(Work instruction): Tally the lines of the records below that include the word "page", and write down only that tally.

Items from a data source
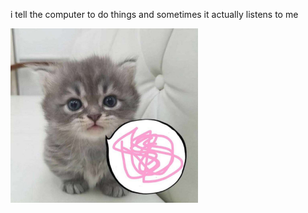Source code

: i tell the computer to do things and sometimes it actually listens to me
<!--START_SECTION:update_image-->
<img src=https://raw.githubusercontent.com/sneakykestrel/sneakykestrel/main/.github/images/the_talker.jpg height="" width="300" align=left alt=kitty />
<!--END_SECTION:update_image-->

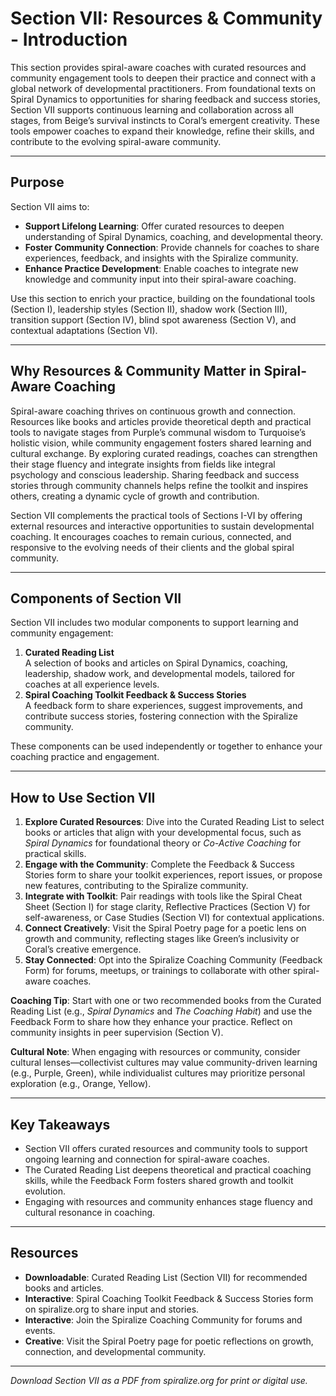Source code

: # Section VII: Resources & Community - Introduction

This section provides spiral-aware coaches with curated resources and community engagement tools to deepen their practice and connect with a global network of developmental practitioners. From foundational texts on Spiral Dynamics to opportunities for sharing feedback and success stories, Section VII supports continuous learning and collaboration across all stages, from Beige’s survival instincts to Coral’s emergent creativity. These tools empower coaches to expand their knowledge, refine their skills, and contribute to the evolving spiral-aware community.

---

## Purpose

Section VII aims to:

- **Support Lifelong Learning**: Offer curated resources to deepen understanding of Spiral Dynamics, coaching, and developmental theory.
- **Foster Community Connection**: Provide channels for coaches to share experiences, feedback, and insights with the Spiralize community.
- **Enhance Practice Development**: Enable coaches to integrate new knowledge and community input into their spiral-aware coaching.

Use this section to enrich your practice, building on the foundational tools (Section I), leadership styles (Section II), shadow work (Section III), transition support (Section IV), blind spot awareness (Section V), and contextual adaptations (Section VI).

---

## Why Resources & Community Matter in Spiral-Aware Coaching

Spiral-aware coaching thrives on continuous growth and connection. Resources like books and articles provide theoretical depth and practical tools to navigate stages from Purple’s communal wisdom to Turquoise’s holistic vision, while community engagement fosters shared learning and cultural exchange. By exploring curated readings, coaches can strengthen their stage fluency and integrate insights from fields like integral psychology and conscious leadership. Sharing feedback and success stories through community channels helps refine the toolkit and inspires others, creating a dynamic cycle of growth and contribution.

Section VII complements the practical tools of Sections I-VI by offering external resources and interactive opportunities to sustain developmental coaching. It encourages coaches to remain curious, connected, and responsive to the evolving needs of their clients and the global spiral community.

---

## Components of Section VII

Section VII includes two modular components to support learning and community engagement:

1. **Curated Reading List**\
   A selection of books and articles on Spiral Dynamics, coaching, leadership, shadow work, and developmental models, tailored for coaches at all experience levels.
2. **Spiral Coaching Toolkit Feedback & Success Stories**\
   A feedback form to share experiences, suggest improvements, and contribute success stories, fostering connection with the Spiralize community.

These components can be used independently or together to enhance your coaching practice and engagement.

---

## How to Use Section VII

1. **Explore Curated Resources**: Dive into the Curated Reading List to select books or articles that align with your developmental focus, such as *Spiral Dynamics* for foundational theory or *Co-Active Coaching* for practical skills.
2. **Engage with the Community**: Complete the Feedback & Success Stories form to share your toolkit experiences, report issues, or propose new features, contributing to the Spiralize community.
3. **Integrate with Toolkit**: Pair readings with tools like the Spiral Cheat Sheet (Section I) for stage clarity, Reflective Practices (Section V) for self-awareness, or Case Studies (Section VI) for contextual applications.
4. **Connect Creatively**: Visit the Spiral Poetry page for a poetic lens on growth and community, reflecting stages like Green’s inclusivity or Coral’s creative emergence.
5. **Stay Connected**: Opt into the Spiralize Coaching Community (Feedback Form) for forums, meetups, or trainings to collaborate with other spiral-aware coaches.

**Coaching Tip**: Start with one or two recommended books from the Curated Reading List (e.g., *Spiral Dynamics* and *The Coaching Habit*) and use the Feedback Form to share how they enhance your practice. Reflect on community insights in peer supervision (Section V).

**Cultural Note**: When engaging with resources or community, consider cultural lenses—collectivist cultures may value community-driven learning (e.g., Purple, Green), while individualist cultures may prioritize personal exploration (e.g., Orange, Yellow).

---

## Key Takeaways

- Section VII offers curated resources and community tools to support ongoing learning and connection for spiral-aware coaches.
- The Curated Reading List deepens theoretical and practical coaching skills, while the Feedback Form fosters shared growth and toolkit evolution.
- Engaging with resources and community enhances stage fluency and cultural resonance in coaching.

---

## Resources

- **Downloadable**: Curated Reading List (Section VII) for recommended books and articles.
- **Interactive**: Spiral Coaching Toolkit Feedback & Success Stories form on spiralize.org to share input and stories.
- **Interactive**: Join the Spiralize Coaching Community for forums and events.
- **Creative**: Visit the Spiral Poetry page for poetic reflections on growth, connection, and developmental community.

---

*Download Section VII as a PDF from spiralize.org for print or digital use.*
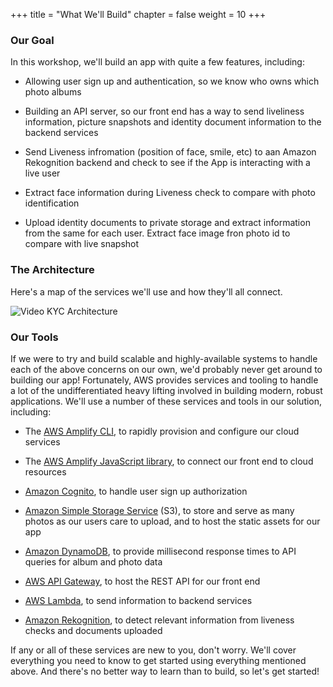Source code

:+++
title = "What We'll Build"
chapter = false
weight = 10
+++

### Our Goal
In this workshop, we'll build an app with quite a few features, including:

* Allowing user sign up and authentication, so we know who owns which photo albums

* Building an API server, so our front end has a way to send liveliness information, picture snapshots and identity document information to the backend services

* Send Liveness infromation (position of face, smile, etc) to aan Amazon Rekognition backend and check to see if the App is interacting with a live user

* Extract face information during Liveness check to compare with photo identification

* Upload identity documents to private storage and extract information from the same for each user. Extract face image fron photo id to compare with live snapshot


### The Architecture

Here's a map of the services we'll use and how they'll all connect.

![Video KYC Architecture](/images/architecture.png)

### Our Tools

If we were to try and build scalable and highly-available systems to handle each of the above concerns on our own, we'd probably never get around to building our app! Fortunately, AWS provides services and tooling to handle a lot of the undifferentiated heavy lifting involved in building modern, robust applications. We'll use a number of these services and tools in our solution, including:

* The [AWS Amplify CLI](https://github.com/aws-amplify/amplify-cli), to rapidly provision and configure our cloud services

* The [AWS Amplify JavaScript library](https://aws-amplify.github.io/), to connect our front end to cloud resources

* [Amazon Cognito](https://aws.amazon.com/cognito/), to handle user sign up authorization

* [Amazon Simple Storage Service](https://aws.amazon.com/s3/) (S3), to store and serve as many photos as our users care to upload, and to host the static assets for our app

* [Amazon DynamoDB](https://aws.amazon.com/dynamodb/), to provide millisecond response times to API queries for album and photo data

* [AWS API Gateway](https://aws.amazon.com/api-gateway/), to host the REST API for our front end

* [AWS Lambda](https://aws.amazon.com/lambda/), to send information to backend services

* [Amazon Rekognition](https://aws.amazon.com/rekognition/), to detect relevant information from liveness checks and documents uploaded


If any or all of these services are new to you, don't worry. We'll cover everything you need to know to get started using everything mentioned above. And there's no better way to learn than to build, so let's get started!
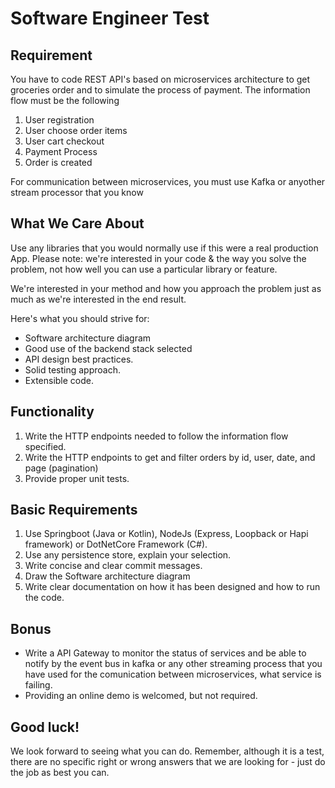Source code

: # Software Engineer Test

## Requirement

You have to code REST API's based on microservices architecture to get groceries order and to simulate the process of payment. The information flow must be the following

1. User registration
2. User choose order items
3. User cart checkout
4. Payment Process
5. Order is created

For communication between microservices, you must use Kafka or anyother stream processor that you know

## What We Care About

Use any libraries that you would normally use if this were a real production App. Please note: we're interested in your code & the way you solve the problem, not how well you can use a particular library or feature.

We're interested in your method and how you approach the problem just as much as we're interested in the end result.

Here's what you should strive for:

- Software architecture diagram
- Good use of the backend stack selected
- API design best practices.
- Solid testing approach.
- Extensible code.


## Functionality
1. Write the HTTP endpoints needed to follow the information flow specified.
2. Write the HTTP endpoints to get and filter orders by id, user, date, and page (pagination)
3. Provide proper unit tests.

## Basic Requirements

1. Use Springboot (Java or Kotlin), NodeJs (Express, Loopback or Hapi framework) or DotNetCore Framework (C#).
2. Use any persistence store, explain your selection.
3. Write concise and clear commit messages.
4. Draw the Software architecture diagram
5. Write clear documentation on how it has been designed and how to run the code.

## Bonus

- Write a API Gateway to monitor the status of services and be able to notify by the event bus in kafka or any other streaming process that you have used for the comunication between microservices, what service is failing.
- Providing an online demo is welcomed, but not required.

## Good luck!

We look forward to seeing what you can do. Remember, although it is a test, there are no specific right or wrong answers that we are looking for - just do the job as best you can.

(Task solution): 3